Número tatuado no braço

Para os que não decifraram o título do espetáculo, trata-se do número dado a um prisioneiro de um campo de concentração alemão, ou seja, o próprio pai da autora. O título embaralha os meses de nascimentos de Majer e de Renata, somados à inicial do sobrenome, mas poderia ser o "143.062" tatuado no braço esquerdo dele. O comerciante morava em Gostynin, a 120 km de Varsóvia, na Polônia, antes de passar por quatro campos de concentração e sofrer os piores momentos no de Birkenau, em Auschwitz.

Renata, que já trabalhou com Antunes Filho, Gerald Thomas e Dionisio Neto, conta a história do pai sob perspectiva "leve, picaresca". "Não é uma peça para sensibilizar a colônia judaica. Quero universalizá-la", diz ela. Um bom retrato seria o do homem que se diz habituado a "começar do zero". Há cinco anos, Jesion foi operado do coração. Nada, talvez, se comparado a dois momentos de risco citados na peça, nos últimos dias como prisioneiro dos nazistas. Quando já tinha sido acolhido pela Cruz Vermelha, eis que Jesion deparou com soldados da Juventude Hitlerista. Foi conduzido a um delegado anti-semita. Perguntado se era judeu, disse que sim. Levou um tapa do delegado, que incumbiu um soldado de lhe dar um fim. "Eu sobrevivi até agora. Se tiver que me matar, não atire pelas costas", pediu Jesion ao soldado que o mandara caminhar. "Leb wohl", ordenou-lhe o soldado, em alemão, algo como "adeus", "vá, se manda".

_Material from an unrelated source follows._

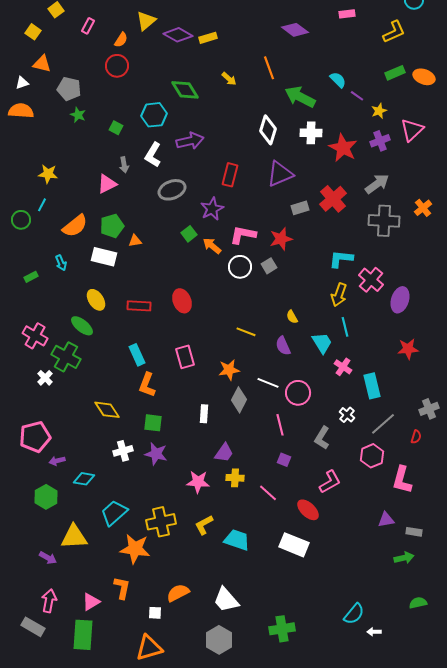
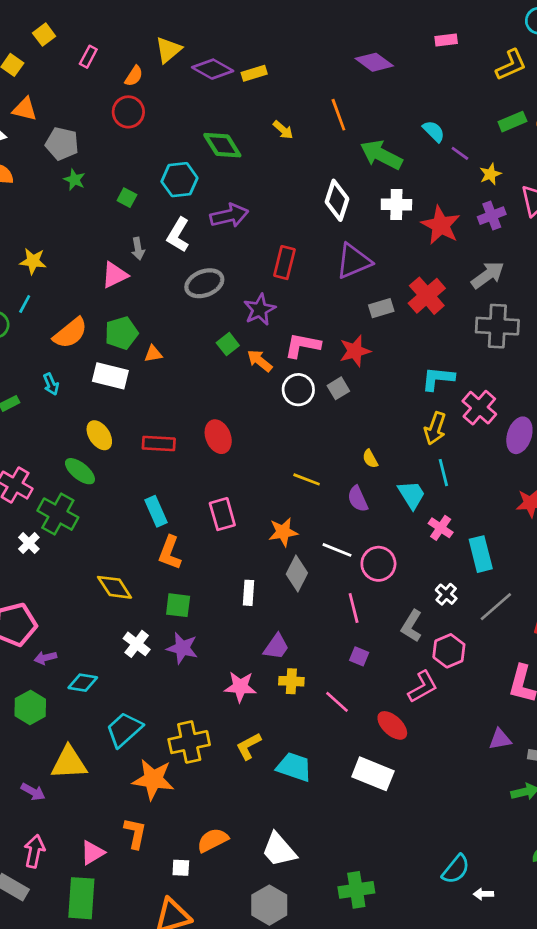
white cross: (123, 451) -> (137, 644), turned -36
pink hexagon: (372, 456) -> (449, 651), moved

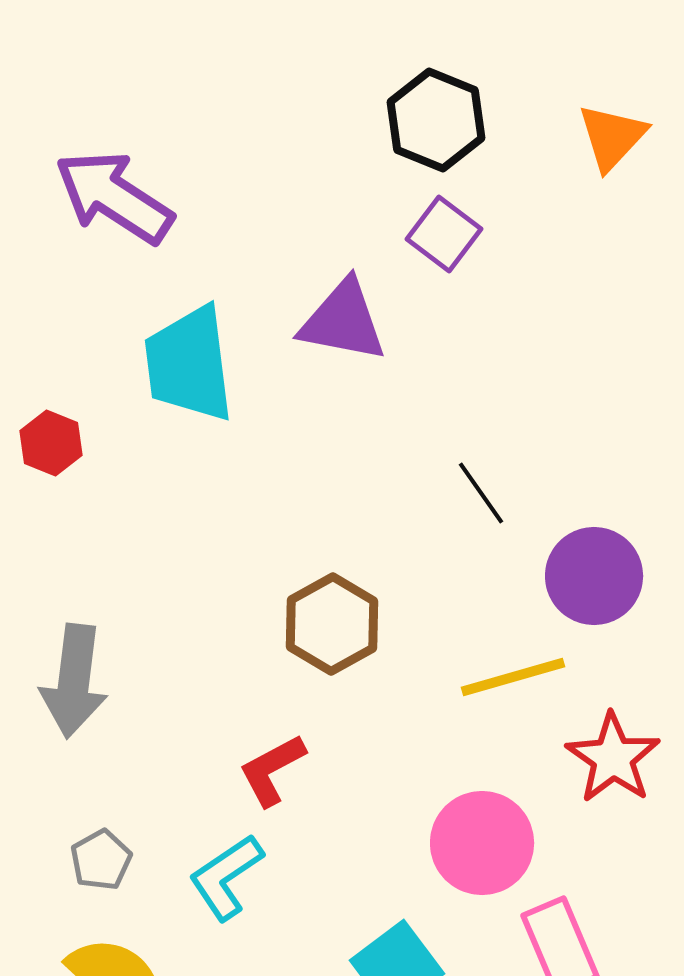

Para a diretora Ariela Goldmann, o espetáculo é um pequeno épico de situações, pois o personagem entra num mundo absurdo. "Me inspirei nos personagens de um cabaré, pois q ueria que essa história particular, envolvendo esse tema já tão explorado, ganhasse um sentido universal, para além do nazismo, que pudesse ser referência para outras situações como, por exemplo, a violência e o preconceito gratuito dos dias atuais", conta a diretora.

 

Para roteiro

121.023J - Duas únicas apresentações nos dias 4 e 5 de fevereiro, sábado às 21 horas e domingo às 19 horas - Teatro SESC SANTANA . Texto - Renata Jesion. Direção - Ariela Goldmann. Elenco - Renata Jesion, Zemanuel Piñero e Mauro Schames. Cenografia - Jacques Jesion. Figurinos e adereços - Inês Sacay. Iluminação - Simone Donatelli. Produção musical - Simon Simantob. Ingressos - R$ 10,00; R$ 8,00 (usuário inscrito); R$ 5,00 (estudante com carteirinha, idoso e aposentado) e R$ 4,00 (trabalhador no comércio e serviços matriculado e dependentes). Espetáculo recomendado para maiores de 12 anos. Duração - 50 minutos.

TEATRO DO SESC SANTANA - Av. Luiz Dumont Villares, 579 - Santana . Fone: (11) 6971-8700 . Capacidade do Teatro - 349 lugares. Bilheteria - Em todas as unidades do SESC, de terça a sexta-feira das 13 às 21 horas e sábados, domingos e feriados das 9 às 17 horas. Aceita dinheiro, cheque e cartão de crédito Visa, MasterCard e Amex. Ar condicionado. Acesso para deficientes físicos. Estacionamento no próprio Sesc - R$ 7,00. www.sescsp.org.br.